▶ _The problem_:
Continue the biography of Dionisio Gil given below, starting right after its final sentence.

▶ _Text_:
Juan Dionisio "Noni" Gil de la Rosa (December 5, 1852 in Concepción de la Vega, Dominican Republic – December 9, 1899 Cienfuegos, Cuba) was a brigadier general in the Cuban Army of Independence, and fought in the Cuban War of Independence.

==Biography==
Gil led the Yateras combatants (sympathizers who were indigenous to the land) and formed the "Regimiento Hatuey" to fight against the Spanish, defeating them with machetes, and guerrilla tactics in the forgotten battle of August 31, 1895 dubbed "Sao del Indio". This regiment soon after was one of many other regiments to fight under General Antonio Maceo. Maceo's army of 600 plus men marched to his brother Jose Maceo's rescue in a forty-mile trek through the mountains, and fought the 1,200 Spanish men for thirty six hours. Antonio Maceo ordered then Commander Gil and subsequently the Hatuey Regiment to assault the Spanish armaments, the Spanish were then driven off with a machete storm. In recalling the battle Cuban Colonel Manuel Piedra wrote that he saw the "Dominican General Dionisio Gil flirt with death by prancing on his horse against the enemy lines". The first Dominican to whom a statue has been erected outside their country, and he also has the honor of being the first foreign born person to have a monument in Cuba. Made of bronze, and standing 6 meters high, Gil's statue is in the center of a local park in Cienfuegos, Cuba known as the Panteón de Gil (Pantheon of Gil) sculpted by Jose Villalta Saavedra and inaugurated on May 28, 1911.

[Stored data entries]
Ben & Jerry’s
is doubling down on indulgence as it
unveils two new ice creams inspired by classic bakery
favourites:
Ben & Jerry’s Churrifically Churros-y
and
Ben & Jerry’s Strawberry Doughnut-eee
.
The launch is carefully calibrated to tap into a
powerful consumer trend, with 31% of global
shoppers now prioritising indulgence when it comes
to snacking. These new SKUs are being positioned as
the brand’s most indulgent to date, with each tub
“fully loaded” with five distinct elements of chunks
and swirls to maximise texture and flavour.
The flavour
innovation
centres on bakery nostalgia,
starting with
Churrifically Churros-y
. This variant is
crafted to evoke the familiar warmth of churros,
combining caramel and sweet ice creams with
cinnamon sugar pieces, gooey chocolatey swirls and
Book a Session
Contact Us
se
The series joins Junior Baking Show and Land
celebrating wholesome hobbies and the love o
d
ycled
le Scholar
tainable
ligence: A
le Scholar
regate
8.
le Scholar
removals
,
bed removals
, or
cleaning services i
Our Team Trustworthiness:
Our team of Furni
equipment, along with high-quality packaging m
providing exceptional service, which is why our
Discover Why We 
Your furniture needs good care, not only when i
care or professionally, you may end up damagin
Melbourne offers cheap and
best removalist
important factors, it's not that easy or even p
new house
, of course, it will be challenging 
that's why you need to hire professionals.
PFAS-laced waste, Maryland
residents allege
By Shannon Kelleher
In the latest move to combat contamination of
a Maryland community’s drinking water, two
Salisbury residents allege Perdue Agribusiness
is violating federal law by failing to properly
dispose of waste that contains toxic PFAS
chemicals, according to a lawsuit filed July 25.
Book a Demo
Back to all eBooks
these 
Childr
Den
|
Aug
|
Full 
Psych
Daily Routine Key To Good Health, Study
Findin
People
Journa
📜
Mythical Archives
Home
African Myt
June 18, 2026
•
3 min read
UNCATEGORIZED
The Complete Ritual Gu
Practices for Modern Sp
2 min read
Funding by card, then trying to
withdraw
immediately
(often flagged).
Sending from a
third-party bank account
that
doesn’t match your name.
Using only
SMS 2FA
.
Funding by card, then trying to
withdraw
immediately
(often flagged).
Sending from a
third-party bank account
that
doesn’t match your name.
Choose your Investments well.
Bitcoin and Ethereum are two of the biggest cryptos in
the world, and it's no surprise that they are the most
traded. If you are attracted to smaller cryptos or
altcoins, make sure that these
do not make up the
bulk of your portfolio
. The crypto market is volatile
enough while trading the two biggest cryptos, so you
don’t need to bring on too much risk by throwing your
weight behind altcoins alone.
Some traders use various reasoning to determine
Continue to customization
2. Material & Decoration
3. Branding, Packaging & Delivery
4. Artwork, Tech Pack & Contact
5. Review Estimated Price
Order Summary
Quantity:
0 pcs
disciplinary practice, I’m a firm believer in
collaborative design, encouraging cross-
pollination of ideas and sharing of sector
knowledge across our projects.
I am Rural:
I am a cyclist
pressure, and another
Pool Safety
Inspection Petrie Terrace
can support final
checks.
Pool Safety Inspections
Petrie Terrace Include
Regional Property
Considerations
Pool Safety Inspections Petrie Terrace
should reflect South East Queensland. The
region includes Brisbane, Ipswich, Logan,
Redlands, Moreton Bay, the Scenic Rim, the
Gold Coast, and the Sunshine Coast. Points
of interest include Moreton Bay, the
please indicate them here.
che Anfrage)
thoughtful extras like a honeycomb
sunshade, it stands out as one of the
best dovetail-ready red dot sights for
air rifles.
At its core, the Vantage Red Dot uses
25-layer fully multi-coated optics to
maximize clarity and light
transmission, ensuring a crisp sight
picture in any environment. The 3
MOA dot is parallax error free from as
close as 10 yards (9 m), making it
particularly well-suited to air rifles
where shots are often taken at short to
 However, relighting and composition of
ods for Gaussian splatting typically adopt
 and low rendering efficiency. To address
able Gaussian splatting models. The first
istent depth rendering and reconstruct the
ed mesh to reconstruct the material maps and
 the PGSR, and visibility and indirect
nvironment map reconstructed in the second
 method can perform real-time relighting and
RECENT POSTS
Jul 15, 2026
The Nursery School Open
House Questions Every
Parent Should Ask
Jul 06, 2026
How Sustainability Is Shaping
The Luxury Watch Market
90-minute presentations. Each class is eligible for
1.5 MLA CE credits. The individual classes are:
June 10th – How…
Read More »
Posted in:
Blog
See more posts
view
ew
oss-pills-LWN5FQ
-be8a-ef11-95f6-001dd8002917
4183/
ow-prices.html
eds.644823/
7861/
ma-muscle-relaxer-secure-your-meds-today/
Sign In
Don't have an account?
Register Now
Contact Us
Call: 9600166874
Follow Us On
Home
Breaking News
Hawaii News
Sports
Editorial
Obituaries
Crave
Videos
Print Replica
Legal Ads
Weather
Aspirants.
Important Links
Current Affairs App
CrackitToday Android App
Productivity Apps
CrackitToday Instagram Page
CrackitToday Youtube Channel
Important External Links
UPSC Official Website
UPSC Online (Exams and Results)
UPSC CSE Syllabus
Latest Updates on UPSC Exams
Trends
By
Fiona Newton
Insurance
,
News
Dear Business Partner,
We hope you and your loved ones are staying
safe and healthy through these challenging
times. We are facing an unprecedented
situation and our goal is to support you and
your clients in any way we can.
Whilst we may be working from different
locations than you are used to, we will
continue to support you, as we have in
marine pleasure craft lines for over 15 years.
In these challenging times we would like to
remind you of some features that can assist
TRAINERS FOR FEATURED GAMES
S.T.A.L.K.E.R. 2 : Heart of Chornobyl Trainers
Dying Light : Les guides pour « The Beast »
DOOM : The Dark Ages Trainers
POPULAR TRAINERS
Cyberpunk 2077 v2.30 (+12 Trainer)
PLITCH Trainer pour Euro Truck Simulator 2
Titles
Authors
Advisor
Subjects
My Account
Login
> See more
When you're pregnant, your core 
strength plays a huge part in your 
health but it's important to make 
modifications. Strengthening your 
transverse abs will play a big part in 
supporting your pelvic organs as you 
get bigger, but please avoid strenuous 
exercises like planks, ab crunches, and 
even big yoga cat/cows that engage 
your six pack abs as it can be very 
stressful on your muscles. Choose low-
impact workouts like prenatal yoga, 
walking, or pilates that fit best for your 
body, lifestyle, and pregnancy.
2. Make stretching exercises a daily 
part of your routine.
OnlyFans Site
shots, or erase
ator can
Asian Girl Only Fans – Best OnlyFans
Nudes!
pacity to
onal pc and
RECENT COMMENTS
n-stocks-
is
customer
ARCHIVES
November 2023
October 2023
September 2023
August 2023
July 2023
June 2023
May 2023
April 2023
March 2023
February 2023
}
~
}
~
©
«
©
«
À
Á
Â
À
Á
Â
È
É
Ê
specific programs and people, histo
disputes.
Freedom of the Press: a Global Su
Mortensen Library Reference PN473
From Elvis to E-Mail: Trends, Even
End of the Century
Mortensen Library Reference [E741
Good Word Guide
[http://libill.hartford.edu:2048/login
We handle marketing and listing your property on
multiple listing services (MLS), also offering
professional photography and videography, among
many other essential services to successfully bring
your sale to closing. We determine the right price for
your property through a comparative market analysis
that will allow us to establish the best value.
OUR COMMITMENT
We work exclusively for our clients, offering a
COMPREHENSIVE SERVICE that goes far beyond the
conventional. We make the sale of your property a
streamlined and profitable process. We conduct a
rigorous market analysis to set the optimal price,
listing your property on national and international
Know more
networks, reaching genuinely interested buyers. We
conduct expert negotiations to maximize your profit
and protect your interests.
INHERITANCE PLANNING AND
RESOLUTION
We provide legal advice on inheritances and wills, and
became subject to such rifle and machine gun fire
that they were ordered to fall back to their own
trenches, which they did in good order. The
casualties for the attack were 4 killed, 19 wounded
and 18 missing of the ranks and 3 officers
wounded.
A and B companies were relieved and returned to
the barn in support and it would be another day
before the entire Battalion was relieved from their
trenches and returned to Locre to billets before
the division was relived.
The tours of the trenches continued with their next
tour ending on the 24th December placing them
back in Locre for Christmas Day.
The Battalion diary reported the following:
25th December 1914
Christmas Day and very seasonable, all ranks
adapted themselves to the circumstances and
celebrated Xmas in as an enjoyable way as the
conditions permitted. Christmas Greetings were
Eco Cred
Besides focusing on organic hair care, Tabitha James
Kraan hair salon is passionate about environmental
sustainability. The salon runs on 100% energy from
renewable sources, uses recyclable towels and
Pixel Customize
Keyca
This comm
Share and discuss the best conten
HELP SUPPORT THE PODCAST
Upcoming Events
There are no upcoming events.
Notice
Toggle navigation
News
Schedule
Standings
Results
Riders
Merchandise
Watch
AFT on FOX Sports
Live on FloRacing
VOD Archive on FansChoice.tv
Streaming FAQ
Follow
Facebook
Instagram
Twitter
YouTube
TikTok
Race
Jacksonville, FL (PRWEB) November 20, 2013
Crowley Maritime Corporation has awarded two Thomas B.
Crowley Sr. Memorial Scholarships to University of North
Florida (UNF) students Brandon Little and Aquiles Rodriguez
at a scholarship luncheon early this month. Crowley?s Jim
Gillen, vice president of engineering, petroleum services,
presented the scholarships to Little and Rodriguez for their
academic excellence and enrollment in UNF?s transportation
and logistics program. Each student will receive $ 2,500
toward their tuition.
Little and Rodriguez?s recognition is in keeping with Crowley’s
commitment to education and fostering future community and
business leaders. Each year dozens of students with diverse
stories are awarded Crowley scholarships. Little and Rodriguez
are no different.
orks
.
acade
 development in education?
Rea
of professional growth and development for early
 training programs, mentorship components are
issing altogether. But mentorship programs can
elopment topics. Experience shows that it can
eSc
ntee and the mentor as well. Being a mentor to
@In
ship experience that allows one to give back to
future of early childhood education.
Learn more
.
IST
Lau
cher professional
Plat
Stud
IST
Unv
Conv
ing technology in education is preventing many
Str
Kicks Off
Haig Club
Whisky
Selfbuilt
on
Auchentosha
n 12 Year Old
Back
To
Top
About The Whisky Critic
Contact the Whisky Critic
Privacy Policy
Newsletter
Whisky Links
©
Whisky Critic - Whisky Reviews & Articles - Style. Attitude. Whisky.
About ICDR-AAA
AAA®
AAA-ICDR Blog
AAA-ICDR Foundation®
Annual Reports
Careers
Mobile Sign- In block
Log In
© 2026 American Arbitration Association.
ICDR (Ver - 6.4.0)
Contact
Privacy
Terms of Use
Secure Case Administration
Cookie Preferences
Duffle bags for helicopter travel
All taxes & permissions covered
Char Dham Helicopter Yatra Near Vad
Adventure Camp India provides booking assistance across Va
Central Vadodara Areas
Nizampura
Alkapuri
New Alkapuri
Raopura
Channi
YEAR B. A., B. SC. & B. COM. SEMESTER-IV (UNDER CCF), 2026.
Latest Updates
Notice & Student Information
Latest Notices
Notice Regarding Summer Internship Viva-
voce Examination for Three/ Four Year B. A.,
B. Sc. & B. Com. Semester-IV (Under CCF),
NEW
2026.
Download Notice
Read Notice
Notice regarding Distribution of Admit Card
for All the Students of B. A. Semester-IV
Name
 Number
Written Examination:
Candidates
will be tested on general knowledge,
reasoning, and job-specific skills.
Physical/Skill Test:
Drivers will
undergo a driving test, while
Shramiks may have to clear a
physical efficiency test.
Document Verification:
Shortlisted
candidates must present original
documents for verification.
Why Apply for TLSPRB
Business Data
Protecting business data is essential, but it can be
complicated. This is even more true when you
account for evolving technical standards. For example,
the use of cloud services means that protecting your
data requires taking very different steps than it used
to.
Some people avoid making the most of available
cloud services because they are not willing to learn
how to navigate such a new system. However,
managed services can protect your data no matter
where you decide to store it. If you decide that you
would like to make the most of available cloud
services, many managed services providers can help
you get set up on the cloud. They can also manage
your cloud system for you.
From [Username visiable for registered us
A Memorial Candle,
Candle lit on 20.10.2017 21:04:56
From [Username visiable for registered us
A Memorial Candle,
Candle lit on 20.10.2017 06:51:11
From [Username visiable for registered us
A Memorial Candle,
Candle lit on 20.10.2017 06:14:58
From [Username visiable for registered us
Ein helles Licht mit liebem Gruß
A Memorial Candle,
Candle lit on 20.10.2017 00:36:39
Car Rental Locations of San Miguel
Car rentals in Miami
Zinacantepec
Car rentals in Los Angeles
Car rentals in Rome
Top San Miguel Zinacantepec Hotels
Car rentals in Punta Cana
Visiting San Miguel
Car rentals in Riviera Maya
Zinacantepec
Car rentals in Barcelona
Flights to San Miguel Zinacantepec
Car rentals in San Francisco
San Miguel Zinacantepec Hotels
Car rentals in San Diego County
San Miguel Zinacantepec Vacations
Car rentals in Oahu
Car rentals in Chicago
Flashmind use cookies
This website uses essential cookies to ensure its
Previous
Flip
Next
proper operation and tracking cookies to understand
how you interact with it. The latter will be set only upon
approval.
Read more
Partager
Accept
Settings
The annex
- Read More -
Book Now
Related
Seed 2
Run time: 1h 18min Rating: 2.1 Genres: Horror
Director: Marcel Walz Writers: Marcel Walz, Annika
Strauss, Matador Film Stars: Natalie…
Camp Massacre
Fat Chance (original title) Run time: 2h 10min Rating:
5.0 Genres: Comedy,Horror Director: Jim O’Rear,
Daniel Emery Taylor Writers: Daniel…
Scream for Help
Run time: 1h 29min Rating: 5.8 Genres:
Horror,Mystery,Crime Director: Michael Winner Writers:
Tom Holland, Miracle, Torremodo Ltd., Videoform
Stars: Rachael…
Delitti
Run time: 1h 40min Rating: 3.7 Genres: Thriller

▶ _Exercise response_:
Gil was a legitimate son of Dominican hero General Basilio Gil who lost his life while leading the historic uprising, on the night of August 26, 1863 and assaulted the Spanish Garrison in the La Vega Province, Dominican Republic. Dionisio Gil had no known interests in Cuba, and was seen as an "adventurer". He was known as the right-hand man to Antonio Maceo Grajales. Dionisio Gil was assassinated in Cienfuegos, Cuba by the local police, in an attempt of resisting arrest, and his murder was not believed to be politically motivated.